What to do: For this exercise, restate word for word only the lines from the first line of the data to the line containing "relocated: wall shelf <555,58> to <350,229>".

Source data
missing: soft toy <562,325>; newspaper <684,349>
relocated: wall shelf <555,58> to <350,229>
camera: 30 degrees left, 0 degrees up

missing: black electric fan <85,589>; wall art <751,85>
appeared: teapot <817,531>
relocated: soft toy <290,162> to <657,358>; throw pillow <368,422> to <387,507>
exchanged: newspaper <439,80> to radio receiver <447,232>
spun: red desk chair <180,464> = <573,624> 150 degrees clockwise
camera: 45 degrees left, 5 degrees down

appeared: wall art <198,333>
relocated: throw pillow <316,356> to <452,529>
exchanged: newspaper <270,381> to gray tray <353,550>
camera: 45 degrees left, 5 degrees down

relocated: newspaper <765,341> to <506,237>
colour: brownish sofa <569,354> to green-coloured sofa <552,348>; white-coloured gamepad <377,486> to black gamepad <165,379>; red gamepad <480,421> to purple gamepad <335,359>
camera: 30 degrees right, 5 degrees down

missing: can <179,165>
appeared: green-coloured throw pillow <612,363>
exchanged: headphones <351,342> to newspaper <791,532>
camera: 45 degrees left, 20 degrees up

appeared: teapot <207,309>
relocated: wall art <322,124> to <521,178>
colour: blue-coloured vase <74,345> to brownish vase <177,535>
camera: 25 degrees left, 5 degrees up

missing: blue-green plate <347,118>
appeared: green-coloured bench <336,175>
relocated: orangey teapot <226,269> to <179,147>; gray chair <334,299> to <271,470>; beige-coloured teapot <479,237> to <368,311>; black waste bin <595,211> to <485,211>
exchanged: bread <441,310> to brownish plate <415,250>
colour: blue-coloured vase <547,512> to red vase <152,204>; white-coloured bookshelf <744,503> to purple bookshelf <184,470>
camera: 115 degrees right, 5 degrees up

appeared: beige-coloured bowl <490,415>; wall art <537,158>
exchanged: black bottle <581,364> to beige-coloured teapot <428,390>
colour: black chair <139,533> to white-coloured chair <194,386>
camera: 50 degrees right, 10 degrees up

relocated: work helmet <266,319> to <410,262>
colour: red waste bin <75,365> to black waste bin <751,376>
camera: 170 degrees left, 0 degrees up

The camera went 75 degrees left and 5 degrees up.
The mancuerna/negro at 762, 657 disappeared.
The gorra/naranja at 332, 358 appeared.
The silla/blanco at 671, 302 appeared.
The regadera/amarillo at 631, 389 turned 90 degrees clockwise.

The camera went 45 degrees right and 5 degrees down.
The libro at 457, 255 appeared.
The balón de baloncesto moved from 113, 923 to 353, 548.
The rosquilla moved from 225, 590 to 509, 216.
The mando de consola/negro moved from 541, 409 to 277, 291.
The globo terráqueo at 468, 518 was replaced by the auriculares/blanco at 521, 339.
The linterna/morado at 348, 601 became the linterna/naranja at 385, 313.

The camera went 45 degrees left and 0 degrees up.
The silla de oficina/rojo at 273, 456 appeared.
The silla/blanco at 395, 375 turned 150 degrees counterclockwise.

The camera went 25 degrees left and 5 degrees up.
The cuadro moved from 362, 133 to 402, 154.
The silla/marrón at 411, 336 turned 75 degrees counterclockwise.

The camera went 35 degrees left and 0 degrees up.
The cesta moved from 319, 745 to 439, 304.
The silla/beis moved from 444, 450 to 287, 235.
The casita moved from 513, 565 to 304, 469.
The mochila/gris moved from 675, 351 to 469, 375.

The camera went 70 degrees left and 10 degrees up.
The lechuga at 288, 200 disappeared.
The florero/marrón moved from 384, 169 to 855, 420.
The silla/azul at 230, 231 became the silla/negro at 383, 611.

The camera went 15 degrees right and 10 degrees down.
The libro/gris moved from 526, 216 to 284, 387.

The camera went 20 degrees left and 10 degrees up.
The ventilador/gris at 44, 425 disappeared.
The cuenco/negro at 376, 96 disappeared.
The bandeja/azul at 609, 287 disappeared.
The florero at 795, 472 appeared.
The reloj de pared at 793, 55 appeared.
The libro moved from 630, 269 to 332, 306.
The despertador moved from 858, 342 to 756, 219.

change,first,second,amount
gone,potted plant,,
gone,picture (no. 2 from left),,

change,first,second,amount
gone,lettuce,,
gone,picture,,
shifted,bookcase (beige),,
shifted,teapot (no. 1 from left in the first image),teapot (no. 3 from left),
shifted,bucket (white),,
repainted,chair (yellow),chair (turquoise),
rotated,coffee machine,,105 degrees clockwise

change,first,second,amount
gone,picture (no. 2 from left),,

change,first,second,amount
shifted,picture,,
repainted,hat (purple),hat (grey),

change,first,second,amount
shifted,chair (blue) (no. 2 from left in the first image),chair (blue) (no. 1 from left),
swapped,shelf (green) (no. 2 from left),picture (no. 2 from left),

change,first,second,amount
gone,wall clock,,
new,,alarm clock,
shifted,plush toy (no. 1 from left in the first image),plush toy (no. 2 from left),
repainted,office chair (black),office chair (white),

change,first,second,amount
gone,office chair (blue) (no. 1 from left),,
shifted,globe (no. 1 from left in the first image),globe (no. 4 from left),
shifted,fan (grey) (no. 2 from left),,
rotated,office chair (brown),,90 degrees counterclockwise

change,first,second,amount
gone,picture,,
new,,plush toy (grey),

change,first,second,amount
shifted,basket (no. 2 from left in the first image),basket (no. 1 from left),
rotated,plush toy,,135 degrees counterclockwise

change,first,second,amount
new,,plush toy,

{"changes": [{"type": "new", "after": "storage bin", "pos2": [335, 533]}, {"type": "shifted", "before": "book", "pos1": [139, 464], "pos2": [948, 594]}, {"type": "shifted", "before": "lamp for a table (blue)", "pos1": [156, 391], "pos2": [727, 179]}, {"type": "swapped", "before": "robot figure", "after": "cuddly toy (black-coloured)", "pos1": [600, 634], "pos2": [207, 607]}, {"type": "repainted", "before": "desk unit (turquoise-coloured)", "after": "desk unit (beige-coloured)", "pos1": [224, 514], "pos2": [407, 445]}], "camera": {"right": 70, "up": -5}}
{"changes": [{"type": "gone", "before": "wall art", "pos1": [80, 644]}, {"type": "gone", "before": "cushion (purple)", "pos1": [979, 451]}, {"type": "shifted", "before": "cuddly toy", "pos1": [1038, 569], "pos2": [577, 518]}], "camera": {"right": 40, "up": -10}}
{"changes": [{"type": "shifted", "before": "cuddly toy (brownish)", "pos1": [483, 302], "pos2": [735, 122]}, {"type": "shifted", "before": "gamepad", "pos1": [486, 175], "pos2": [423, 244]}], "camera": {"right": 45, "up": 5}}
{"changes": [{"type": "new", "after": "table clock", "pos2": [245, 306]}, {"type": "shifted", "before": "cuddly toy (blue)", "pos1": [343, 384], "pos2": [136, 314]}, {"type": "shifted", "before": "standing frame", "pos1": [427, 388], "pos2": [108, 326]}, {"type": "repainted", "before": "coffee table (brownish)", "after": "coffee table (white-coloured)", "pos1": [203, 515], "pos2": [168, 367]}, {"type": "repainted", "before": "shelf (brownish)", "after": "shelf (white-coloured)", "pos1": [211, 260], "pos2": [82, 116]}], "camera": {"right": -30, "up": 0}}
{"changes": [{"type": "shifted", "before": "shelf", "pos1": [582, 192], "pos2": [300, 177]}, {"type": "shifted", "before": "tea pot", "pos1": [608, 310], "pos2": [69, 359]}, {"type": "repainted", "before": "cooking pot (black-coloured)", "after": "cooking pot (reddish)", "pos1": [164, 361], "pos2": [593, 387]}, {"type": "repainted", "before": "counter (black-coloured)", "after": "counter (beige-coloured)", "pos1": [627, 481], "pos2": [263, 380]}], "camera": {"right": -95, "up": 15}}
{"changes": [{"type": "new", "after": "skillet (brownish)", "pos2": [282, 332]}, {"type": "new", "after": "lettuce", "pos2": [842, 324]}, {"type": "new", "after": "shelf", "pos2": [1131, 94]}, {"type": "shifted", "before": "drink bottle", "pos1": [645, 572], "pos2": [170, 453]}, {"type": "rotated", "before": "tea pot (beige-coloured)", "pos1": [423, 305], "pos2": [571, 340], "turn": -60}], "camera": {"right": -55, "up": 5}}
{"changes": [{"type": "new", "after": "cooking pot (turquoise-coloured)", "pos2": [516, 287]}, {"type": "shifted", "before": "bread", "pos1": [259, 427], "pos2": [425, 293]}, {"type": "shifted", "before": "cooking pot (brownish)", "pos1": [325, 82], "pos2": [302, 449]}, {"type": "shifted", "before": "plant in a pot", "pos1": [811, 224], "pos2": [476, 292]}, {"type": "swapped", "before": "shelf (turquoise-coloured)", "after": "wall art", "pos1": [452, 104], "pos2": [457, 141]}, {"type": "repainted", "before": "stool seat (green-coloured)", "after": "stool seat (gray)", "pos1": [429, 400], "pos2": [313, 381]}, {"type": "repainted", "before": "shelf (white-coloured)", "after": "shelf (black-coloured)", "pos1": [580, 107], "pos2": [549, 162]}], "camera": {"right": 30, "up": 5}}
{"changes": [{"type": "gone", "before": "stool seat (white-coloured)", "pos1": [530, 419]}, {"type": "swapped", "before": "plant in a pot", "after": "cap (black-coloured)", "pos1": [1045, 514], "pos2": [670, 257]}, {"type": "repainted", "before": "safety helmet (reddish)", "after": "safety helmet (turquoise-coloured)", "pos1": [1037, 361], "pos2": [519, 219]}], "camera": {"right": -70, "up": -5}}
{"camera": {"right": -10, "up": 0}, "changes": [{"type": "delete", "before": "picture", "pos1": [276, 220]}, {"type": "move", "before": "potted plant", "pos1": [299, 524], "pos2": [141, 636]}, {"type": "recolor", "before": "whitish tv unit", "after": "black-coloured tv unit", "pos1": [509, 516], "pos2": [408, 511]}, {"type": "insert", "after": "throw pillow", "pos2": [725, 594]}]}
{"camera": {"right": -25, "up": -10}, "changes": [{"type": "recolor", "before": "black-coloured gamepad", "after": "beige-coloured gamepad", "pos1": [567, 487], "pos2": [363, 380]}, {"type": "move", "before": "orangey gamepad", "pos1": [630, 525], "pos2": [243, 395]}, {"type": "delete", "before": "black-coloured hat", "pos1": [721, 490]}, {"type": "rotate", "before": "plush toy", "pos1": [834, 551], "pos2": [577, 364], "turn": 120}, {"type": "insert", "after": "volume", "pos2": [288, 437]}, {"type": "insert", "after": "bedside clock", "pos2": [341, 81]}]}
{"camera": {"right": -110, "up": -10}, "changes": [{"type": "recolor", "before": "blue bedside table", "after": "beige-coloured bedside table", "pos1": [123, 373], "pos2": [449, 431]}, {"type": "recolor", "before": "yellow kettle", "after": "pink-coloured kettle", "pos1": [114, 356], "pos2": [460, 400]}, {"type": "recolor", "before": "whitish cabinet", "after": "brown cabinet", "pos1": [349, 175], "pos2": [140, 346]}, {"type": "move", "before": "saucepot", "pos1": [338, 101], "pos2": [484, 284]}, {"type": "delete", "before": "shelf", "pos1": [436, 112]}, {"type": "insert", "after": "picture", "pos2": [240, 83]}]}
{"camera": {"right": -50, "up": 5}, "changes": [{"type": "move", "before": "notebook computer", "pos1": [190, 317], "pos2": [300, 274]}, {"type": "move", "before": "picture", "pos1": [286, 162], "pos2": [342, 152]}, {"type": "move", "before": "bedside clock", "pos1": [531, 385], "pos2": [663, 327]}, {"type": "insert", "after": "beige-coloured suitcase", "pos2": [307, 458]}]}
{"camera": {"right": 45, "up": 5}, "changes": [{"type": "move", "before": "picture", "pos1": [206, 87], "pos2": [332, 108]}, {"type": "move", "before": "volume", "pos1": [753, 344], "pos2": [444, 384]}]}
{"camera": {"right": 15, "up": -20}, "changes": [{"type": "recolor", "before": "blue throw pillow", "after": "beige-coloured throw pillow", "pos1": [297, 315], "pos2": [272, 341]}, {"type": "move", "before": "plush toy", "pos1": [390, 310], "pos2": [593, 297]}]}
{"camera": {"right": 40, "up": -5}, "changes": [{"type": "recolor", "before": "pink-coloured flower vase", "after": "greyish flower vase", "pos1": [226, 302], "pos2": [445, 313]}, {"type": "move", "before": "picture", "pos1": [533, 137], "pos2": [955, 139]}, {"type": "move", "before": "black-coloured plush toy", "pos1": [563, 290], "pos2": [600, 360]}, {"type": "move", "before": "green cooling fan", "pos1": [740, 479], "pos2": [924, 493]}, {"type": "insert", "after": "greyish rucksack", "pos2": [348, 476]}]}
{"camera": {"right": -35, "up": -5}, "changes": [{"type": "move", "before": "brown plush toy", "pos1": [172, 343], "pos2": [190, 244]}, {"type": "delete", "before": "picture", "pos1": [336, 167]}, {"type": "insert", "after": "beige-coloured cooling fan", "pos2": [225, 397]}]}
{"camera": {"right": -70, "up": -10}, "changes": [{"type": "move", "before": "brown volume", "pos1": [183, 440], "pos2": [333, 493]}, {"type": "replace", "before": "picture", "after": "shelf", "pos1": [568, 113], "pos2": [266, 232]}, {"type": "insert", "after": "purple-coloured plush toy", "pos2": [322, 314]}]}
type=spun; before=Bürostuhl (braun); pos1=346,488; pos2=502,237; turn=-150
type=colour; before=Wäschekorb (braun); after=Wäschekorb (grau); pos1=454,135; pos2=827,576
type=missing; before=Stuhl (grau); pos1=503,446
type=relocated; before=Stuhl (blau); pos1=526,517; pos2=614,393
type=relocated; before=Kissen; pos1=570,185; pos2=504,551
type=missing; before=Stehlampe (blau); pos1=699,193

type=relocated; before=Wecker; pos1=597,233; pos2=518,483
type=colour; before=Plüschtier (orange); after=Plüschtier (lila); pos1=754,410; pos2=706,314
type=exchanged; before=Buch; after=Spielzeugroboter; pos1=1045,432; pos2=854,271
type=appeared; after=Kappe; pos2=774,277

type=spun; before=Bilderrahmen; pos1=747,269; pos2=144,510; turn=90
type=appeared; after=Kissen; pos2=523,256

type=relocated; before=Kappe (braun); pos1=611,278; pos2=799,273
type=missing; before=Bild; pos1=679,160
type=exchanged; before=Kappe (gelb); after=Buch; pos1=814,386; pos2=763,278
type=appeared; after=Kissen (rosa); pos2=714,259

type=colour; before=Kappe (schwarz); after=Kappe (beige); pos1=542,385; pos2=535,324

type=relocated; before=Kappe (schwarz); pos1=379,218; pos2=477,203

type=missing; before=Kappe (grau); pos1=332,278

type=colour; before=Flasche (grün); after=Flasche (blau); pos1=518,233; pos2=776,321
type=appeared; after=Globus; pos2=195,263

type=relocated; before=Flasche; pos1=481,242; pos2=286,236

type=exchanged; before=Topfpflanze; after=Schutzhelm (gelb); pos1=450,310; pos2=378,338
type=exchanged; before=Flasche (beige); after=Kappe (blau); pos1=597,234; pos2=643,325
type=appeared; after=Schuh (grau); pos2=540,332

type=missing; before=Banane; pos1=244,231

Exercise output:
missing: soft toy <562,325>; newspaper <684,349>
relocated: wall shelf <555,58> to <350,229>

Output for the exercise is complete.